Unter dem Eindruck wochenlanger Straßenproteste signalisiert Frankreichs Präsident Emmanuel Macron neue "Zugeständnisse". Denkbar sei, die geplanten Erleichterungen bei der Vermögensteuer wieder rückgängig zu machen, sagte Regierungssprecher Benjamin Griveaux am Mittwoch. "Wenn eine von uns ergriffene Maßnahme, die die Bürger Geld kostet, sich als nicht tauglich herausstellt, wenn es nicht gut läuft, sind wir nicht dumm - wir würden es ändern", sagte Griveaux dem Sender RTL Radio.
Am Tag zuvor hatte Ministerpräsident Edouard Philippe nach gewalttätigen Protesten der gelbe Warnwesten tragenden Anti-Macron-Demonstranten eine Kursänderung angekündigt. So soll die geplante Erhöhung der Ökosteuer um mindestens sechs Monate verschoben werden. In Frankreich haben unterdessen Videos für Empörung gesorgt, die den brutalen Einsatz von Schlagstöcken durch die Polizei zeigen:
Des #GilletsJaunes se réfugient dans un KFC, des CRS les tabassent gratuitement à terre. Ce président est prêt à tout pour les faire taire. Bienvenue en France, dans la dictature Macron. #MacronDemission #MacronDegage #GiletsJaunes #YellowJackets #YellowVest pic.twitter.com/iARKC2anKo
— LarryGiletJaune ? (@LarryLeChanceux) December 4, 2018
Mit der Aufgabe der Erleichterung bei der Vermögenssteuer haben die Demonstranten der Regierung allerdings auch einen Gefallen erwiesen: Diese kann nun weiter auf eine bewährte Einnahmequelle setzen.

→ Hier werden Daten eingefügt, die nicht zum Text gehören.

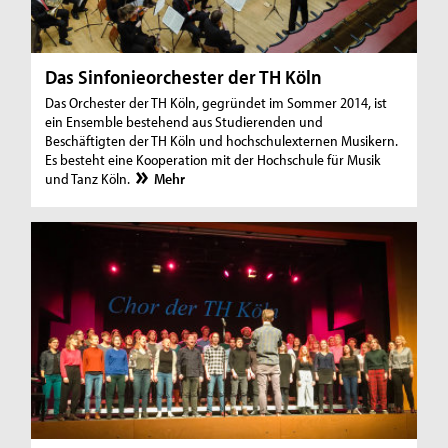
Das Sinfonieorchester der TH Köln
Das Orchester der TH Köln, gegründet im Sommer 2014, ist
ein Ensemble bestehend aus Studierenden und
Beschäftigten der TH Köln und hochschulexternen Musikern.
Es besteht eine Kooperation mit der Hochschule für Musik
und Tanz Köln.
Mehr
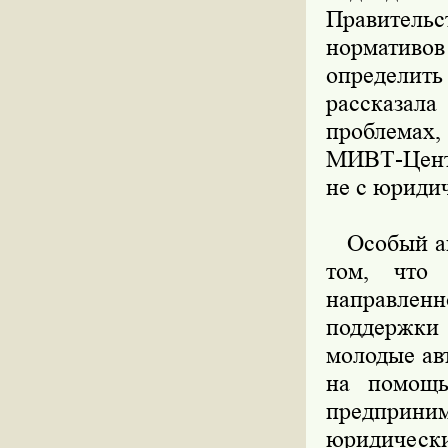
Правительс
нормативов
определит
рассказал
проблемах
МИВТ-Центр
не с юридич
Особый акц
том, что 
направлен
поддержки
молодые ав
на помощь
предприни
юридически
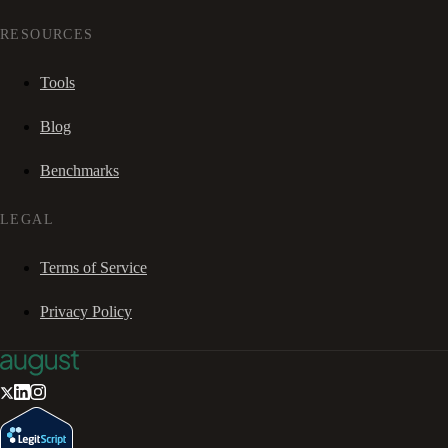
RESOURCES
Tools
Blog
Benchmarks
LEGAL
Terms of Service
Privacy Policy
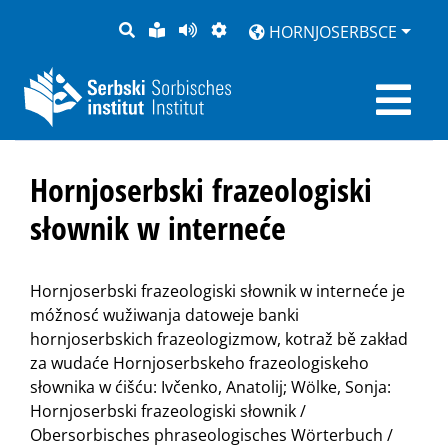
PYTANJE
LOCHKA
STRONU
ZWOBRAZNJENJE
HORNJOSERBSCE
RĚČ
PŘEDČITAĆ
Hornjoserbski frazeologiski
słownik w interneće
Hornjoserbski frazeologiski słownik w interneće je
móžnosć wužiwanja datoweje banki
hornjoserbskich frazeologizmow, kotraž bě zakład
za wudaće Hornjoserbskeho frazeologiskeho
słownika w ćišću: Ivčenko, Anatolij; Wölke, Sonja:
Hornjoserbski frazeologiski słownik /
Obersorbisches phraseologisches Wörterbuch /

Der Unmut im Land gegen die Reformvorhaben des Präsidenten ist groß, da die Franzosen im internationalen Vergleich unter 34 Staaten bereits die größte Steuerlast zu schultern haben. Dies hat Macron nun schwarz auf weiß: In der aktualisierten Statistik der Industriestaaten-Organisation OECD hat Frankreich den Spitzenplatz von Dänemark übernommen. 2017 entsprach das Steueraufkommen insgesamt 46,2 Prozent des Bruttoinlandsprodukts. Im Durchschnitt der Länder liegt dieser Wert nur bei 34,2 Prozent des BIP.
Macron sieht sich mit dem Vorwurf konfrontiert, ein "Präsident der Reichen" auf Kosten der Ärmeren zu sein. Dazu beigetragen hat auch die Einschränkung der Vermögensteuer auf lukrative Immobiliengeschäfte sowie Immobilienanlagen. Nach Einschätzung von Reuters werden damit vor allem vermögende Bürger entlastet. Allerdings treffen die Steuern in Frankreich vor allem kleine und mittlere Einkommen, weil die Freibeträge im europäischen Vergleich sehr niedrig sind.
Der seit Wochen anhaltende Protest der sogenannten "Gelbwesten" hatte sich vor allem an der geplanten Steuererhöhung auf Treibstoff entzündet, die am Dienstag ausgesetzt wurde. Mittlerweile fordern die Demonstranten nicht nur Erleichterungen bei den Lebenshaltungskosten, sondern auch den Rücktritt Macrons. Die Beliebtheitswerte des Präsidenten sind auf einem Tiefpunkt.